In the listing below, how many lines hold "FeatureCollection"? Give the number only.

**Record extracts**
• • • • •

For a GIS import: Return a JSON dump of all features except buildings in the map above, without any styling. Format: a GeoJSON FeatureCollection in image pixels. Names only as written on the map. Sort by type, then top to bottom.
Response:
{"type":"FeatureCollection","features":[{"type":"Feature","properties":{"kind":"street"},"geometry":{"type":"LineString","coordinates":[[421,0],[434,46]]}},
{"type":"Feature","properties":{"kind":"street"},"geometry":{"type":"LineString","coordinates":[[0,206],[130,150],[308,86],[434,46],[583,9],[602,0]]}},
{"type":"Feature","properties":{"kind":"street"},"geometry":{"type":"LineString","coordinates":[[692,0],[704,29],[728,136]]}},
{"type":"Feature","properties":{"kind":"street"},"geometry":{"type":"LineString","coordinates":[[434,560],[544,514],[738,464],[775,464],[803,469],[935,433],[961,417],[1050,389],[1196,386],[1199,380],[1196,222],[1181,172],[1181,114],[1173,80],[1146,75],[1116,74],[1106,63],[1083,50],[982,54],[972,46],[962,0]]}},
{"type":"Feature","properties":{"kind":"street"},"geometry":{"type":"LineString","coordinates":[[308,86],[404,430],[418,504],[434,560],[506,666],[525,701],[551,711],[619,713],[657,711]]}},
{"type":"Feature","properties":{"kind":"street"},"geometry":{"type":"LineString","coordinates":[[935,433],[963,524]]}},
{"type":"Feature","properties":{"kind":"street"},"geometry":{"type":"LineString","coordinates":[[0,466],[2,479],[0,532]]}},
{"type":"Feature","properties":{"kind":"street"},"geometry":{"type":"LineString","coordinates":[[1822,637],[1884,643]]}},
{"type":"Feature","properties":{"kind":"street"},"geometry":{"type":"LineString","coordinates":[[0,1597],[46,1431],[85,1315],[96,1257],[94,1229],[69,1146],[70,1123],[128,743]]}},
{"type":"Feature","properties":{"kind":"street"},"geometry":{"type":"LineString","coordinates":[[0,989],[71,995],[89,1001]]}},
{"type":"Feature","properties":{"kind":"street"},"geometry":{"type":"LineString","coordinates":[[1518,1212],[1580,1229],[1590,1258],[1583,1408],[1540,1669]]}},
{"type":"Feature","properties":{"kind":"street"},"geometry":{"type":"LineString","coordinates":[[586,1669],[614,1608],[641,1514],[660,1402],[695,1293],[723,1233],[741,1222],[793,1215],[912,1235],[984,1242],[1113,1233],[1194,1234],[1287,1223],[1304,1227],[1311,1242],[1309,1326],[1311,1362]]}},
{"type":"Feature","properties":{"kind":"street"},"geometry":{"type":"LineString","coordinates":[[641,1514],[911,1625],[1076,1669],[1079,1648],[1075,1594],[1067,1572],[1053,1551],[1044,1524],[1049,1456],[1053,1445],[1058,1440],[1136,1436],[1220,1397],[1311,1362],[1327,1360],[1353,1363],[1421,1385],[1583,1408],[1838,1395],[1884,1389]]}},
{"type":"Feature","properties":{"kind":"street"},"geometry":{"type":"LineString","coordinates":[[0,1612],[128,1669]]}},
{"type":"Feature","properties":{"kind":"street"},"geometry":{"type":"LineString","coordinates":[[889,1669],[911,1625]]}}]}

• • • • •

**Result for this exercise**
2